_BRIEF:_
Scan the material for "display". Copy every line it appears in.

_MATERIAL SHOWN:_
------
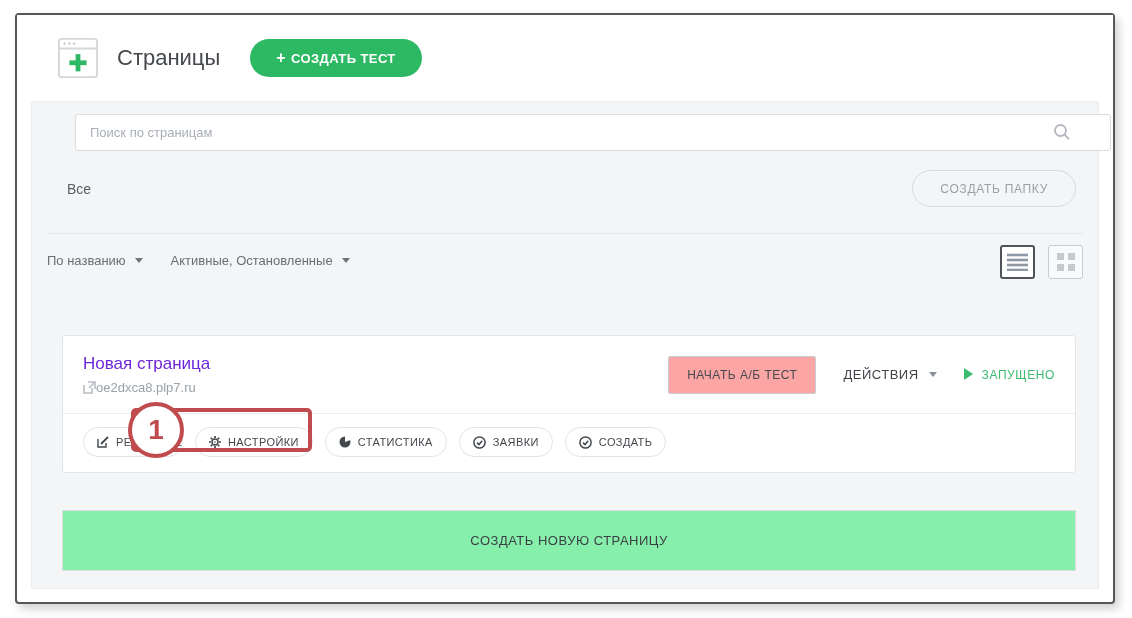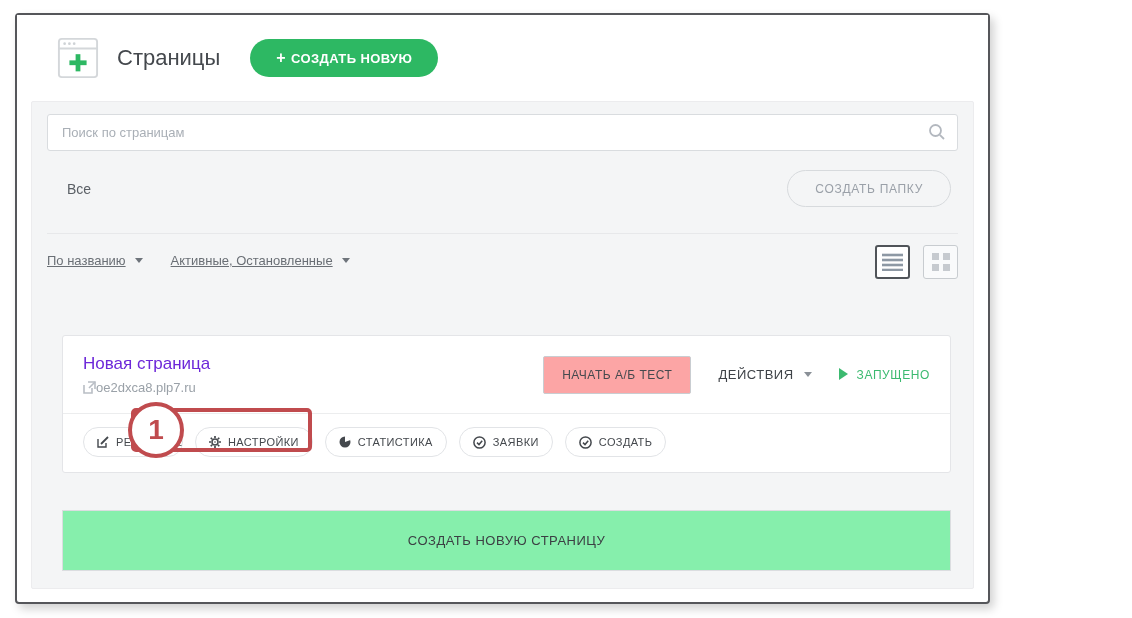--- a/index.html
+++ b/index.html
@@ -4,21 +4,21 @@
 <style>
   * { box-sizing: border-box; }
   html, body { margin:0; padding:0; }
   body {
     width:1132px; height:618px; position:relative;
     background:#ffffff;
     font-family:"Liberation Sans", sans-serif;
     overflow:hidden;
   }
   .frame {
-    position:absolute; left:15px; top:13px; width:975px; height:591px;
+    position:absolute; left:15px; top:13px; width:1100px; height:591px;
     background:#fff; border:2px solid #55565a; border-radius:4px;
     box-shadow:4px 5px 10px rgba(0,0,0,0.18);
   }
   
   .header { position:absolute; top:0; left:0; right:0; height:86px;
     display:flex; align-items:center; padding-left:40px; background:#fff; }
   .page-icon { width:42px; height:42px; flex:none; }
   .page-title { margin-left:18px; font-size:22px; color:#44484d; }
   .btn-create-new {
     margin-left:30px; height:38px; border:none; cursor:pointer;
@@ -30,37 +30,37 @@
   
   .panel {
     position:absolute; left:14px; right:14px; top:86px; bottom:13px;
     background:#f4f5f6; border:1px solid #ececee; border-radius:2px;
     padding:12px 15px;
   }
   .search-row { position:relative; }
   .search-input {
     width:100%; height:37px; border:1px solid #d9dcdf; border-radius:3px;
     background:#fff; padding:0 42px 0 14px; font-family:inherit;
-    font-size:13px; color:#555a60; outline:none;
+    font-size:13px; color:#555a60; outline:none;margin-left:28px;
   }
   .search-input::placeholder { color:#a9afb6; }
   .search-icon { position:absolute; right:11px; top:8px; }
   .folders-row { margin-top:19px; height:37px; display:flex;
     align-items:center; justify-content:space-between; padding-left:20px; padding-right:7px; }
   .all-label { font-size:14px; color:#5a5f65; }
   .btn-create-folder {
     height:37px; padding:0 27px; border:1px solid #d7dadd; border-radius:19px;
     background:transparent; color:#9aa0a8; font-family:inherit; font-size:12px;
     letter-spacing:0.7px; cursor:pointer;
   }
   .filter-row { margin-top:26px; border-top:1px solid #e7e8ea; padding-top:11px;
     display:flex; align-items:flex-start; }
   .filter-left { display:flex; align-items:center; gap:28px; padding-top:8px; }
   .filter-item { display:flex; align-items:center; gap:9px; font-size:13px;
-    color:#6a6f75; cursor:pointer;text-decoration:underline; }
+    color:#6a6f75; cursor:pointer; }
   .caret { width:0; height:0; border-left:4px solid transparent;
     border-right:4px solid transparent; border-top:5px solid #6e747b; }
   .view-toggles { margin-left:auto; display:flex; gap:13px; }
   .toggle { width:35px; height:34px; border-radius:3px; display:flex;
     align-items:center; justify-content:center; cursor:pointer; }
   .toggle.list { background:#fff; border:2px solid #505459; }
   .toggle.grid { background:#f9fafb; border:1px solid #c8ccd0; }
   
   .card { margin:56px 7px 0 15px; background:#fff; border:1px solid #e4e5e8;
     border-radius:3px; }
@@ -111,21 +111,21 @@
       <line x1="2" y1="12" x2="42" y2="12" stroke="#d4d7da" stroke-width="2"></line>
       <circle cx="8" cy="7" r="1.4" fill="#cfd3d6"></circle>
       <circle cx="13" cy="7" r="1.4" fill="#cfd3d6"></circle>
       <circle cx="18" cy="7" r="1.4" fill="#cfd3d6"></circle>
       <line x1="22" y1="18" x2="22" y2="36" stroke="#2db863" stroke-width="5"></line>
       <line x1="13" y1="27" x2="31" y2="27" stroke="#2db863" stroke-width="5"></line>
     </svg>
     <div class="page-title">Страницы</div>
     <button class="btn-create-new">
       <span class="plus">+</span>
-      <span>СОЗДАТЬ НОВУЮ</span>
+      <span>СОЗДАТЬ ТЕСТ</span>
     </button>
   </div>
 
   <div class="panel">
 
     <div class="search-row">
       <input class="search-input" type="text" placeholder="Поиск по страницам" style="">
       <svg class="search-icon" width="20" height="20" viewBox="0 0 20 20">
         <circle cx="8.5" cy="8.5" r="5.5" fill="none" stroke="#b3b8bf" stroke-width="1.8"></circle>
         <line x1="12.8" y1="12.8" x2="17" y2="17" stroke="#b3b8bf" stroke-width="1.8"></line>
------
_ANSWER:_
     display:flex; align-items:center; padding-left:40px; background:#fff; }
   .folders-row { margin-top:19px; height:37px; display:flex;
     display:flex; align-items:flex-start; }
   .filter-left { display:flex; align-items:center; gap:28px; padding-top:8px; }
   .filter-item { display:flex; align-items:center; gap:9px; font-size:13px;
   .view-toggles { margin-left:auto; display:flex; gap:13px; }
   .toggle { width:35px; height:34px; border-radius:3px; display:flex;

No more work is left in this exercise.